## GOAL OF THE EXERCISE
The response should consist of the records that follow, repeated exactly.

## EXTRACTED MATERIAL

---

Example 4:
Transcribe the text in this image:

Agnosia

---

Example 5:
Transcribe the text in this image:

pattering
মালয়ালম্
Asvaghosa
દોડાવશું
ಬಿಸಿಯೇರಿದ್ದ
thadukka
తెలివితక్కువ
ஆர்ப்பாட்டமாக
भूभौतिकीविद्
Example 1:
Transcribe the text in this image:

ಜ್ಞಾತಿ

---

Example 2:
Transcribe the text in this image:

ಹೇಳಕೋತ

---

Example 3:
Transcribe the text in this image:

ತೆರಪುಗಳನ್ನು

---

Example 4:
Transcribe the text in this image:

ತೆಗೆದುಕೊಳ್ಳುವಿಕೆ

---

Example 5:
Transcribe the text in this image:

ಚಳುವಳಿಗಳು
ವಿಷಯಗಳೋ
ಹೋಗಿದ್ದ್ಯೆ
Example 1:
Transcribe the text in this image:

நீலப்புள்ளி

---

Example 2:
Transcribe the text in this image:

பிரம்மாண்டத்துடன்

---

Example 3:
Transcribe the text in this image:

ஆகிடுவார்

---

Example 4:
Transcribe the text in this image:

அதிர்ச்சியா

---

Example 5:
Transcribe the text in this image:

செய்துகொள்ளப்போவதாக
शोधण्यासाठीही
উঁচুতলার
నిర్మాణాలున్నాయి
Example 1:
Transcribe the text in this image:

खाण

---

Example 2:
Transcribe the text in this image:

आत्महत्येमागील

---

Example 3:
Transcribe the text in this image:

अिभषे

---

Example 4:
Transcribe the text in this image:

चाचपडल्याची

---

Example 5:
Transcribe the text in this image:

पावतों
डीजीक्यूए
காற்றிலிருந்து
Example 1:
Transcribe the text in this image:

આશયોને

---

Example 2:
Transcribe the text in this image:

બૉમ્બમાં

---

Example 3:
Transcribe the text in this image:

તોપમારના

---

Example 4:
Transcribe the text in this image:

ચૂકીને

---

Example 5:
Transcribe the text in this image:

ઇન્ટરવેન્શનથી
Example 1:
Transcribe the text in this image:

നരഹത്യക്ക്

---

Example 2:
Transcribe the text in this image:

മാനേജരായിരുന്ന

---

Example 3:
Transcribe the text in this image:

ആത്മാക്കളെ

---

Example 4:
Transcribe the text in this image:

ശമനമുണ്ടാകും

## EXPECTED ANSWER
---

Example 4:
Transcribe the text in this image:

Agnosia

---

Example 5:
Transcribe the text in this image:

pattering
মালয়ালম্
Asvaghosa
દોડાવશું
ಬಿಸಿಯೇರಿದ್ದ
thadukka
తెలివితక్కువ
ஆர்ப்பாட்டமாக
भूभौतिकीविद्
Example 1:
Transcribe the text in this image:

ಜ್ಞಾತಿ

---

Example 2:
Transcribe the text in this image:

ಹೇಳಕೋತ

---

Example 3:
Transcribe the text in this image:

ತೆರಪುಗಳನ್ನು

---

Example 4:
Transcribe the text in this image:

ತೆಗೆದುಕೊಳ್ಳುವಿಕೆ

---

Example 5:
Transcribe the text in this image:

ಚಳುವಳಿಗಳು
ವಿಷಯಗಳೋ
ಹೋಗಿದ್ದ್ಯೆ
Example 1:
Transcribe the text in this image:

நீலப்புள்ளி

---

Example 2:
Transcribe the text in this image:

பிரம்மாண்டத்துடன்

---

Example 3:
Transcribe the text in this image:

ஆகிடுவார்

---

Example 4:
Transcribe the text in this image:

அதிர்ச்சியா

---

Example 5:
Transcribe the text in this image:

செய்துகொள்ளப்போவதாக
शोधण्यासाठीही
উঁচুতলার
నిర్మాణాలున్నాయి
Example 1:
Transcribe the text in this image:

खाण

---

Example 2:
Transcribe the text in this image:

आत्महत्येमागील

---

Example 3:
Transcribe the text in this image:

अिभषे

---

Example 4:
Transcribe the text in this image:

चाचपडल्याची

---

Example 5:
Transcribe the text in this image:

पावतों
डीजीक्यूए
காற்றிலிருந்து
Example 1:
Transcribe the text in this image:

આશયોને

---

Example 2:
Transcribe the text in this image:

બૉમ્બમાં

---

Example 3:
Transcribe the text in this image:

તોપમારના

---

Example 4:
Transcribe the text in this image:

ચૂકીને

---

Example 5:
Transcribe the text in this image:

ઇન્ટરવેન્શનથી
Example 1:
Transcribe the text in this image:

നരഹത്യക്ക്

---

Example 2:
Transcribe the text in this image:

മാനേജരായിരുന്ന

---

Example 3:
Transcribe the text in this image:

ആത്മാക്കളെ

---

Example 4:
Transcribe the text in this image:

ശമനമുണ്ടാകും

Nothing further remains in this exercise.